I was just browsing this forum. I'm a pain medicine doc by trade so thought I'd chip in...

You could always refer to a pain medicine specialist for a gasserian block or specify which trigeminal branch(s) you want blocked. Could even try pulsed radiofrequency of the gasserian for the hell of it; could not hurt. I've seen some great results. Worst case is no result and 20 minutes wasted on the fluoro table. Or death 😱 if there is a serious complication (very rare).

Another option would be motor cortex stimulation by neurosurgery. This reportedly is pretty effective for an otherwise very difficult to treat condition. But I'd still try some blocks first for so many obvious reasons, especially her age.

It is also possible to have a peripheral nerve stimulator placed at the foramen ovale. This is not done by many people but is an option.

Also, WHICH meds have been tried? If she's only been on opioids or carb then she's got a host of meds to try with lesser side effects.

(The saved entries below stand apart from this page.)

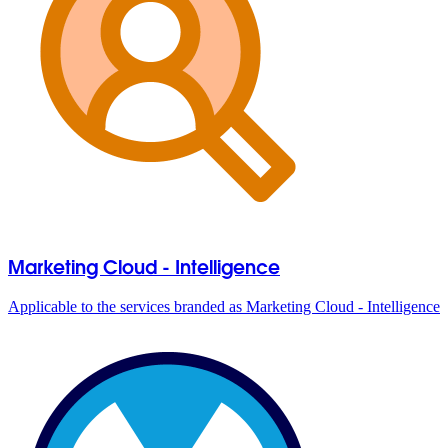
Marketing Cloud - Intelligence
Applicable to the services branded as Marketing Cloud - Intelligence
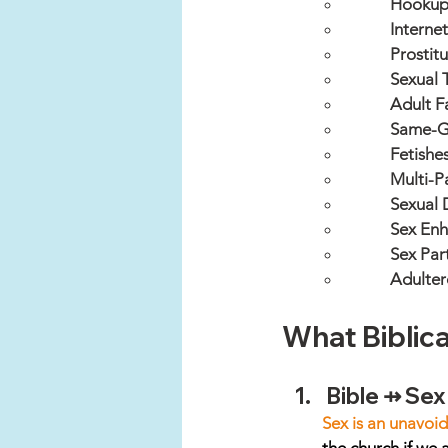
Hookup
Interne
Prostitu
Sexual 
Adult F
Same-G
Fetishe
Multi-P
Sexual 
Sex Enh
Sex Part
Adulter
What Biblica
Bible ⇸ Sex
Sex is an unavoid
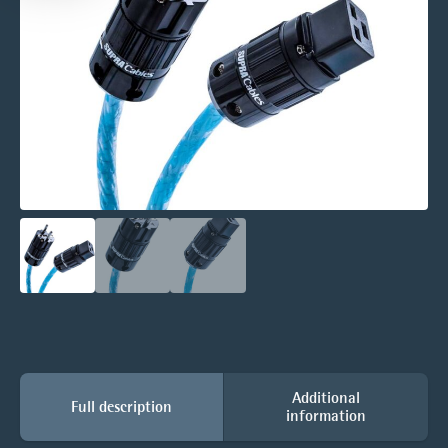
Additional
Full description
information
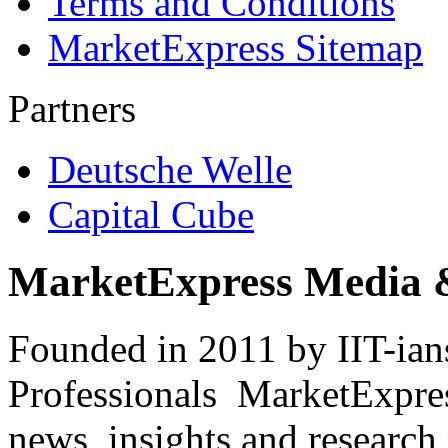
Terms and Conditions
MarketExpress Sitemap
Partners
Deutsche Welle
Capital Cube
MarketExpress Media 
Founded in 2011 by IIT-ian
Professionals ­ MarketExpres
news, insights and research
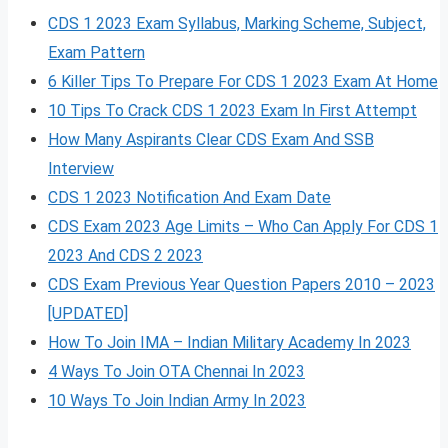
CDS 1 2023 Exam Syllabus, Marking Scheme, Subject,
Exam Pattern
6 Killer Tips To Prepare For CDS 1 2023 Exam At Home
10 Tips To Crack CDS 1 2023 Exam In First Attempt
How Many Aspirants Clear CDS Exam And SSB
Interview
CDS 1 2023 Notification And Exam Date
CDS Exam 2023 Age Limits – Who Can Apply For CDS 1
2023 And CDS 2 2023
CDS Exam Previous Year Question Papers 2010 – 2023
[UPDATED]
How To Join IMA – Indian Military Academy In 2023
4 Ways To Join OTA Chennai In 2023
10 Ways To Join Indian Army In 2023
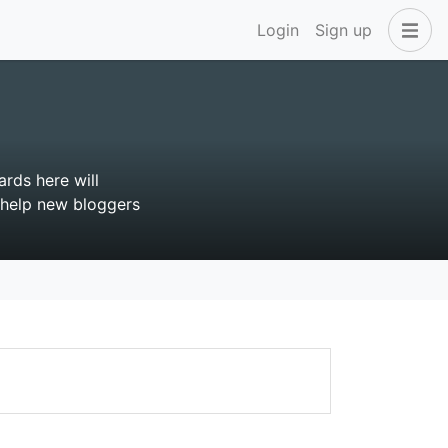
Login
Sign up
rds here will
l help new bloggers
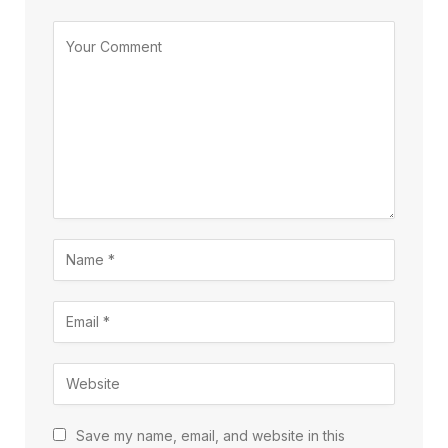
Save my name, email, and website in this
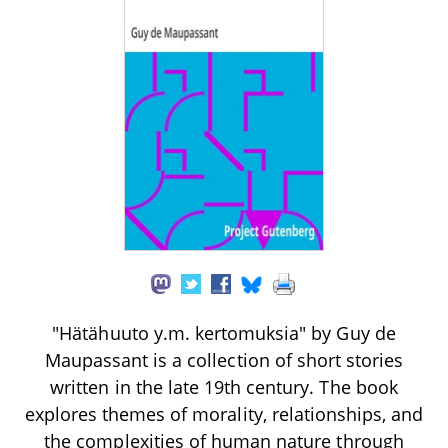
"Hätähuuto y.m. kertomuksia" by Guy de
Maupassant is a collection of short stories
written in the late 19th century. The book
explores themes of morality, relationships, and
the complexities of human nature through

I've seen trigeminal patients that have never been put on anything other than Vicodin or Oxycontin and so it is understandable they would not want any other meds...they've been given useless ones for their condition.

Also, what is a DC intern?
 
If it's true trigeminal neuralgia and not some form of atypical facial pain syndrome, then it may be worth re-imaging her with thin cuts through the temporal bone and skull base. There are some neurosurgeons who can perform microvascular decompression through a suboccipital craniotomy if there appears to be a vessel overlying or abutting the trigeminal nerve. With proper patient selection, this procedure can be quite useful.
 
Fully agree with typhoonegator. Most patients that failed conservative treatment ( medications) end up doing very well with microvascular decompression. One of the latest procedures involves compression of the ganglion with a balloon. You do not need to have a visualized "compressive lesion" for this to work. The patient in question may very well benefit from this procedure since at her age she is likely to develop multiple side effects from higher dosages of the meds usuallly used to treat the neuralgia.